Segment Open

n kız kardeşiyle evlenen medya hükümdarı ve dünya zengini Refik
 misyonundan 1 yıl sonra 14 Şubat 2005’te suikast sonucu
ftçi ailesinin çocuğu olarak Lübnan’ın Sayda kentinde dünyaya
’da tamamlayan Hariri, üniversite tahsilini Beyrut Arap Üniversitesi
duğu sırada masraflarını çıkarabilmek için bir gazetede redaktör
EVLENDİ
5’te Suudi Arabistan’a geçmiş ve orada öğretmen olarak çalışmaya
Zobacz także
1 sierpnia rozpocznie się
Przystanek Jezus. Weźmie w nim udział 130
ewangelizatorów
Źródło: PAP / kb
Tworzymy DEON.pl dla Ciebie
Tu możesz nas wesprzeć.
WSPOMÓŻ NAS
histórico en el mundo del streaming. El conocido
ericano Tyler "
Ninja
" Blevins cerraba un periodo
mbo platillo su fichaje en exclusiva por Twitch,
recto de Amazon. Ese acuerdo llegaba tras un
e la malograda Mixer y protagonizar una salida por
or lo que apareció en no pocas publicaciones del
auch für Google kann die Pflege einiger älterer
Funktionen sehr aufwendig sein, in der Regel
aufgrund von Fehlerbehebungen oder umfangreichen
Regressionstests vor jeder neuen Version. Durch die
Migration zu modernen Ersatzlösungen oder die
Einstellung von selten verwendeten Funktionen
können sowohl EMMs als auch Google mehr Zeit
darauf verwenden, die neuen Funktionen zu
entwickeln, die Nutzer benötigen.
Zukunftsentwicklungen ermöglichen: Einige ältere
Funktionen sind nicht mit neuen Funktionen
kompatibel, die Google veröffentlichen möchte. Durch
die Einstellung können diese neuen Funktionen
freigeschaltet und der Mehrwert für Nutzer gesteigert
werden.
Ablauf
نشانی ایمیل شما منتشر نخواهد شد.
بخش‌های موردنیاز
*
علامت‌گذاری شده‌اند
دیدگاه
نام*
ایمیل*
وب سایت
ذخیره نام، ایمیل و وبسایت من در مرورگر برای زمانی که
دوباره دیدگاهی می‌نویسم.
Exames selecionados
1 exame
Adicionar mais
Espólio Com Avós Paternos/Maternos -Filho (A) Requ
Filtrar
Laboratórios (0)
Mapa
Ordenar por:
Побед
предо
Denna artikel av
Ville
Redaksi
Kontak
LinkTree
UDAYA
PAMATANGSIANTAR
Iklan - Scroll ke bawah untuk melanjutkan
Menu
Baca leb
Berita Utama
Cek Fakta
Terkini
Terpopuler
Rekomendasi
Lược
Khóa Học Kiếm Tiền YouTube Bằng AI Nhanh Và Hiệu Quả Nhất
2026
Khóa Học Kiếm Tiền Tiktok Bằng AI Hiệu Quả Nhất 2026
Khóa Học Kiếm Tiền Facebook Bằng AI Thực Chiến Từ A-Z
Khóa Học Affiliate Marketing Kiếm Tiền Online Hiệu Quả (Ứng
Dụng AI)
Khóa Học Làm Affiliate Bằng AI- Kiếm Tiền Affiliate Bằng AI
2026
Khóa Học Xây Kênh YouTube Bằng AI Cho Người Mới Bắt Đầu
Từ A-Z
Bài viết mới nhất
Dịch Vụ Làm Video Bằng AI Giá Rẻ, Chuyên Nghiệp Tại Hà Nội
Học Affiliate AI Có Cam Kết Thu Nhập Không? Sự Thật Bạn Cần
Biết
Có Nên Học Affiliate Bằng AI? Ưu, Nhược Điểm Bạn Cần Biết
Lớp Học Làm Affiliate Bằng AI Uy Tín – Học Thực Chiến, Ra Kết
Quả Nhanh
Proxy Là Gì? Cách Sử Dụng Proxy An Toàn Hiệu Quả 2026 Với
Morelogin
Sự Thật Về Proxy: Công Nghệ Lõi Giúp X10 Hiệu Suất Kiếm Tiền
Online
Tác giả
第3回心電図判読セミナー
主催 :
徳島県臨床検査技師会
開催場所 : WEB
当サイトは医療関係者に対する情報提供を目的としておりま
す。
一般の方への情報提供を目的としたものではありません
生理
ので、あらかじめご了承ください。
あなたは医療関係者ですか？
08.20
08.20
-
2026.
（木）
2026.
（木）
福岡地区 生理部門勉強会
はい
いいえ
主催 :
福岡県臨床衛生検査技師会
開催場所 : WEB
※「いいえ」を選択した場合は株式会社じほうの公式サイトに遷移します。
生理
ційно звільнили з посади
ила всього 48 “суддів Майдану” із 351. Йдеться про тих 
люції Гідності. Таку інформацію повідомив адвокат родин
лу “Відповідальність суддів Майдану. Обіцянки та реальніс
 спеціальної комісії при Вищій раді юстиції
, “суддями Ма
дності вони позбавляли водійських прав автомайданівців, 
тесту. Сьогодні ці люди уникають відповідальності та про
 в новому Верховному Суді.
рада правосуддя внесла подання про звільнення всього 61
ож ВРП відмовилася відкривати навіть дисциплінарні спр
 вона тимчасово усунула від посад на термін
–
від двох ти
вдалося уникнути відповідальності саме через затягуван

Segment Closed

## WORK REQUEST
Only lines that contain the string "Google" count; pick each one out of the records and copy it.

## EXERCISE RESPONSE
auch für Google kann die Pflege einiger älterer
können sowohl EMMs als auch Google mehr Zeit
kompatibel, die Google veröffentlichen möchte. Durch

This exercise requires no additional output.